Now, let’s prepare the data in the format required by PyMICA, selecting the air temperature variable (temp) and using altitude and dist as predictor variables. The variable dist refers to the distance from a station to the coastline to account for proximity to sea influence.

data = []
for key in station_data['key']:
    df_data = station_data[station_data['key'] == key]
    df_meta = metadata[metadata['key'] == key]
    data.append(
        {
            'id': key,
            'lon': float(df_meta['lon'].iloc[0]),
            'lat': float(df_meta['lat'].iloc[0]),
            'value': float(df_data['temp'].iloc[0]),
            'altitude': float(df_meta['altitude'].iloc[0]),
            'dist': float(df_meta['dist'].iloc[0])
        }
    )

If we print the first element of data, we can see all the required variables for a station, which include identification code, longitude, latitude, temperature value, altitude, and distance to the coastline.

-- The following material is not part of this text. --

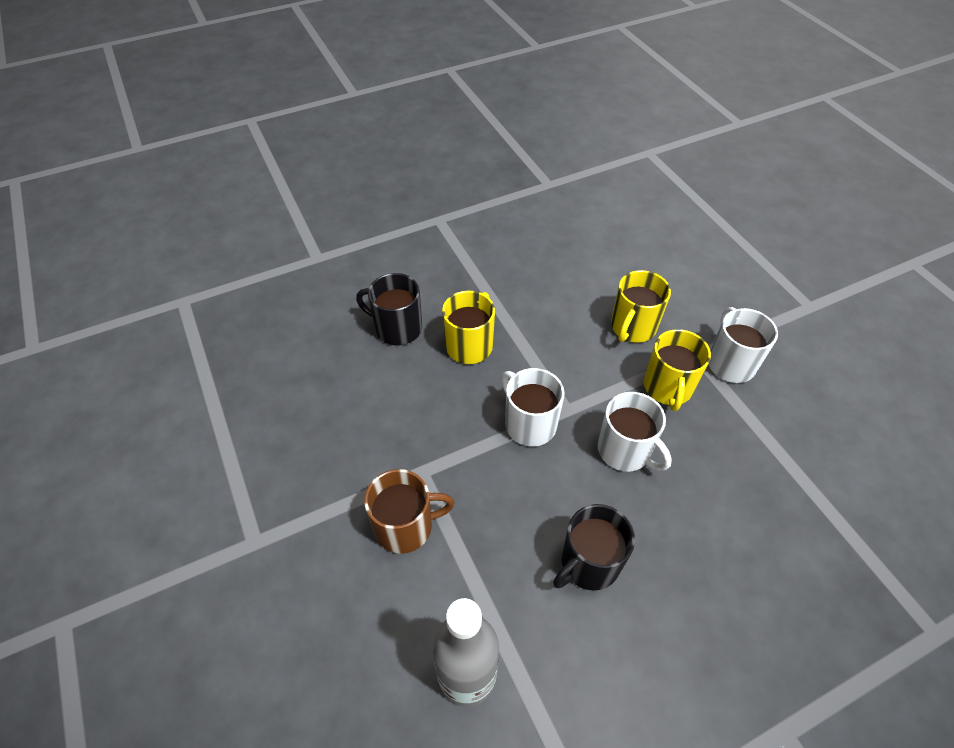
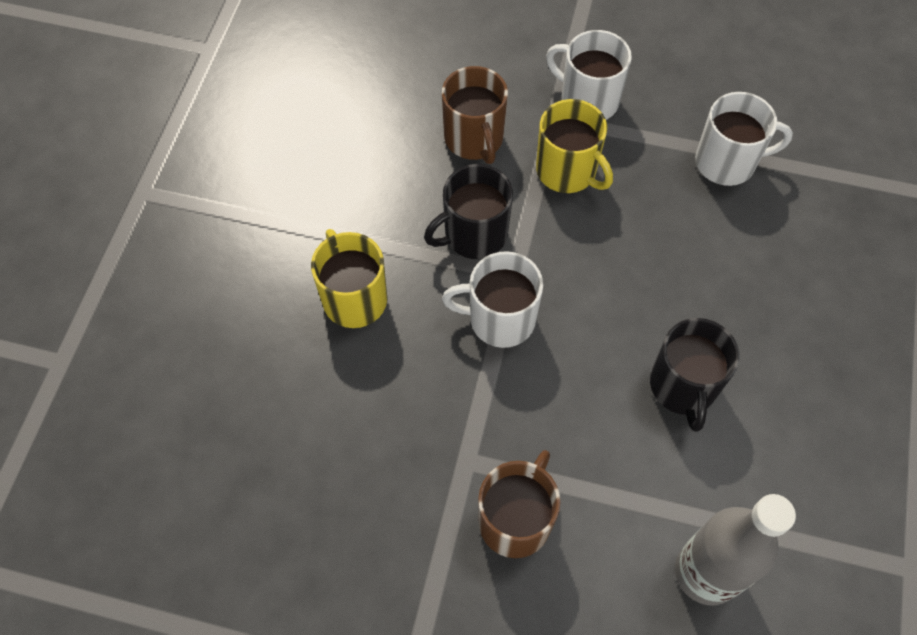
camera: 50 degrees left, 10 degrees up
(397, 328) = (260, 351): black mug -> black mug (474, 235)
(625, 451) = (600, 263): white mug -> white mug (727, 162)
(632, 327) = (474, 139): yellow mug -> brown mug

print('Sample data: ', data[0])
print('Number of points: ', len(data))

Sample data:  {'id': 'C6', 'lon': 0.95172, 'lat': 41.6566, 'value': 8.8, 'altitude': 264.0, 'dist': 0.8587308027349195}
Number of points:  180

We have now completed this tutorial on how to prepare raw observation station data to be ready to feed the PyMICA class.